Town Topics — Princeton's Weekly Community Newspaper Since 1946.
Vol. LXV, No. 1
Happy New Year!
Wednesday, January 5, 2011

Baseline Report Expected Next Monday, Consolidation Commission Looks Ahead

Dilshanie Perera

The Joint Consolidation and Shared Services Study Commission expects a baseline report from its consultant, the Center for Governmental Research (CGR), by next Monday at the latest. The report will provide data and a preliminary analysis of the status of departments within the Borough and Township in terms of finances and operations and will be posted to cgr.org/princeton.

While this particular report will not make a recommendation for or against full municipal consolidation versus shared services, it will pave the way for future action. Commission Chair Anton Lahnston said that the five subcommittees focusing on finances, full municipal consolidation, the police departments, the public works departments, and community engagement, respectively, will be able to make informed decisions for future analysis and further engagement with the distribution of the report.

Each of the subcommittees have met on several occasions to prepare for the next few months of data gathering. The Finance group has already considered preliminary documents, and will continue to provide feedback to CGR, Mr. Lahnston noted, while the municipal consolidation group will have to wait for more data to begin making recommendations.

Likewise, the police subcommittee’s “work will pick up once the baseline report is issued,” regarding what “some of the opportunities and some of the options” are for collaborations among the departments, Mr. Lahnston remarked, pointing out that the subcommittee chair Bill Metro has expertise in information systems within police departments. “That knowledge is not a terribly common thing,” he noted.

Both the police and public works groups will make site visits and interview the leadership of each department, and meetings are scheduled for later this month, according to Mr. Lahnston. The public works subcommittee has also been tasked with analyzing the Sewer Operating Commission and the Borough’s parking operation.

The community engagement group has a slightly different strategy and is currently liaising with already-existing avenues and organizations to make a presentation to various constituents and hear their ideas and concerns. Meetings with the High School PTO, the Suzanne Patterson Senior Resource Center, and Princeton Future are all forthcoming, with more en route. “We have a whole list of organizations,” Mr. Lahnston acknowledged, citing business organizations, apartment and condominium boards, and educational institutions. Subcommittee member Valerie Haynes is reaching out specifically to minority communities within town as well.
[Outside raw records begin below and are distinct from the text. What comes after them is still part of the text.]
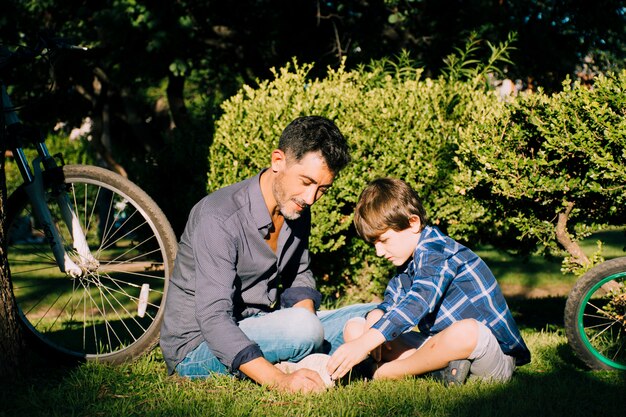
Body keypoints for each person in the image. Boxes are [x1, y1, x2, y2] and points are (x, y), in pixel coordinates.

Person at [160, 116, 374, 393]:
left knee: (371, 316)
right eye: (306, 182)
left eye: (322, 189)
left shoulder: (296, 209)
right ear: (278, 161)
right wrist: (280, 380)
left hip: (261, 327)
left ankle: (309, 355)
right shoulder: (217, 217)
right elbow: (213, 319)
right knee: (305, 329)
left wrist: (308, 328)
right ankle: (305, 360)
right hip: (197, 346)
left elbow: (299, 274)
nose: (310, 198)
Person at [326, 178, 531, 385]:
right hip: (440, 348)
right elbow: (390, 303)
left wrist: (365, 344)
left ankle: (382, 373)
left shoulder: (437, 252)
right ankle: (438, 372)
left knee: (466, 331)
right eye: (374, 244)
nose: (379, 252)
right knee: (355, 327)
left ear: (413, 223)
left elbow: (418, 302)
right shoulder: (407, 265)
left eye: (384, 240)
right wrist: (374, 319)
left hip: (489, 356)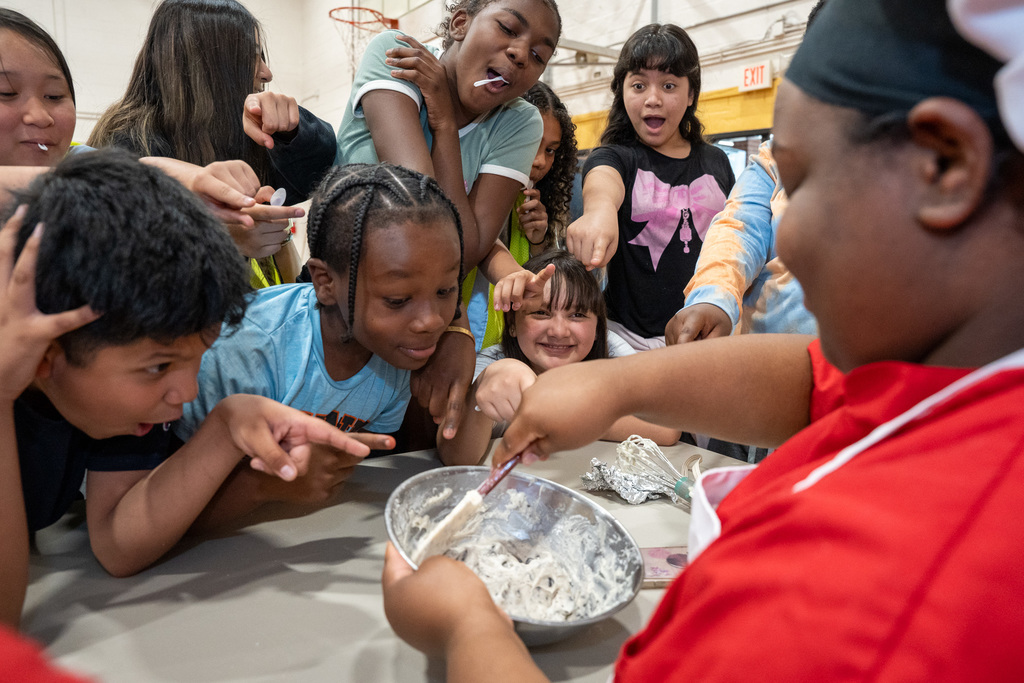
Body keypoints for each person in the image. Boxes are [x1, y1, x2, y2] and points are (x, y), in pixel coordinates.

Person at [381, 0, 1024, 678]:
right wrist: (616, 382)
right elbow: (815, 381)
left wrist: (469, 627)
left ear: (945, 166)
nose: (784, 249)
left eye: (798, 189)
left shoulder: (858, 612)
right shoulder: (962, 373)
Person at [0, 150, 389, 629]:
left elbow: (119, 545)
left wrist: (227, 424)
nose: (184, 392)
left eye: (197, 357)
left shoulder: (118, 399)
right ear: (46, 353)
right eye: (160, 365)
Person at [335, 0, 562, 442]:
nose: (520, 54)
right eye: (508, 29)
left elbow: (473, 246)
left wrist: (442, 123)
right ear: (460, 23)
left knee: (417, 456)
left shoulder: (519, 122)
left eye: (539, 54)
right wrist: (456, 322)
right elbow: (417, 215)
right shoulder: (395, 54)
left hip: (428, 321)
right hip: (347, 310)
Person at [177, 163, 464, 472]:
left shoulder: (397, 353)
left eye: (446, 291)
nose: (431, 321)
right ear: (325, 282)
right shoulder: (249, 351)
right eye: (397, 300)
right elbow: (183, 485)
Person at [87, 0, 335, 287]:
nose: (267, 73)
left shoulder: (238, 132)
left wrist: (290, 130)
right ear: (212, 65)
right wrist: (224, 237)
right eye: (251, 57)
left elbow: (320, 168)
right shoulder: (127, 139)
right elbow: (123, 262)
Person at [0, 7, 265, 225]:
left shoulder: (77, 159)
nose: (40, 116)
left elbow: (136, 170)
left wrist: (197, 179)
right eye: (6, 92)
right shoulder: (125, 141)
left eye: (55, 96)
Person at [566, 23, 735, 351]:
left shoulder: (717, 161)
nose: (653, 99)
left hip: (701, 334)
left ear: (691, 95)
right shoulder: (615, 156)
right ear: (623, 92)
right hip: (625, 338)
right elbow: (602, 185)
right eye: (639, 85)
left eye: (669, 85)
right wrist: (598, 214)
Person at [439, 250, 679, 465]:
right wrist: (484, 385)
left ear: (598, 327)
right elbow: (455, 456)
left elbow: (668, 427)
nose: (559, 331)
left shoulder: (612, 352)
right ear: (512, 324)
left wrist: (558, 413)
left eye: (577, 314)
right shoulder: (492, 366)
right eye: (541, 313)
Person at [462, 81, 578, 350]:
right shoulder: (468, 187)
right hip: (459, 337)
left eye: (550, 150)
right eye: (531, 143)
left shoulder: (539, 206)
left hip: (507, 345)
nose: (539, 160)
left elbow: (543, 289)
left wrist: (539, 241)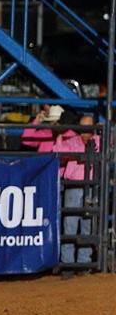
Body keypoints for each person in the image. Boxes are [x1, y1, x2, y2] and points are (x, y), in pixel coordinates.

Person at [53, 113, 101, 270]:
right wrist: (59, 135)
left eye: (88, 128)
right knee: (70, 224)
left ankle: (83, 262)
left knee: (87, 225)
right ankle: (68, 263)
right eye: (82, 128)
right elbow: (57, 151)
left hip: (92, 187)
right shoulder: (73, 141)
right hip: (74, 186)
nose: (84, 132)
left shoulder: (100, 141)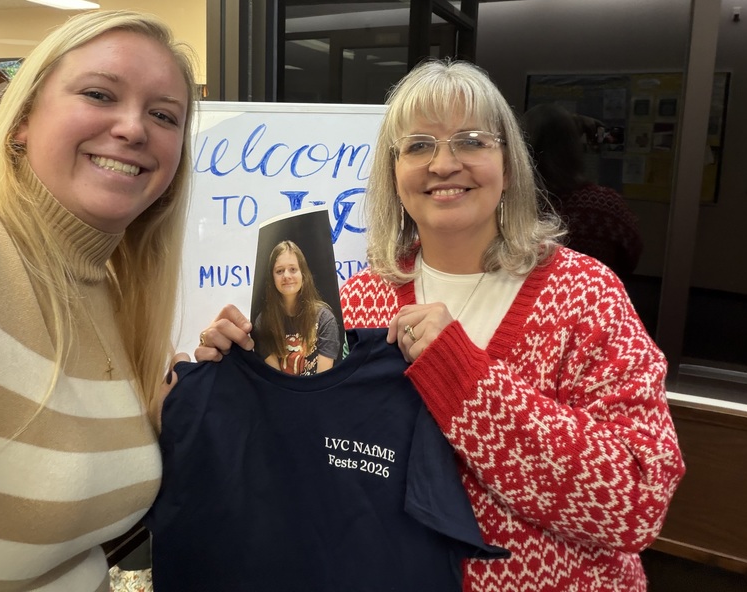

“We want to leave no stone unturned,” Mr. Lahnston said, in regard to getting residential input. Smaller neighborhood meetings in people’s homes will also provide the opportunity “to have conversations with people who have very serious questions about shared services and consolidation,” he noted.

“It’s really a dialogue,” Mr. Lahnston emphasized. “Our focus up to this point has been on our current status,” which he described as “not terribly exciting” but simultaneously “absolutely necessary in order to move forward. We really need to understand what exists.”

A full list of the open public meetings of the commission and its subcommittees can be found at cgr.org/princeton/meetings.aspx. The next meeting of the full commission will take place on January 19 at 7 p.m. in the Township Municipal Complex, and the next public forum will take place on January 26 at 7:30 p.m. at the John Witherspoon Middle School Auditorium, 217 Walnut Lane.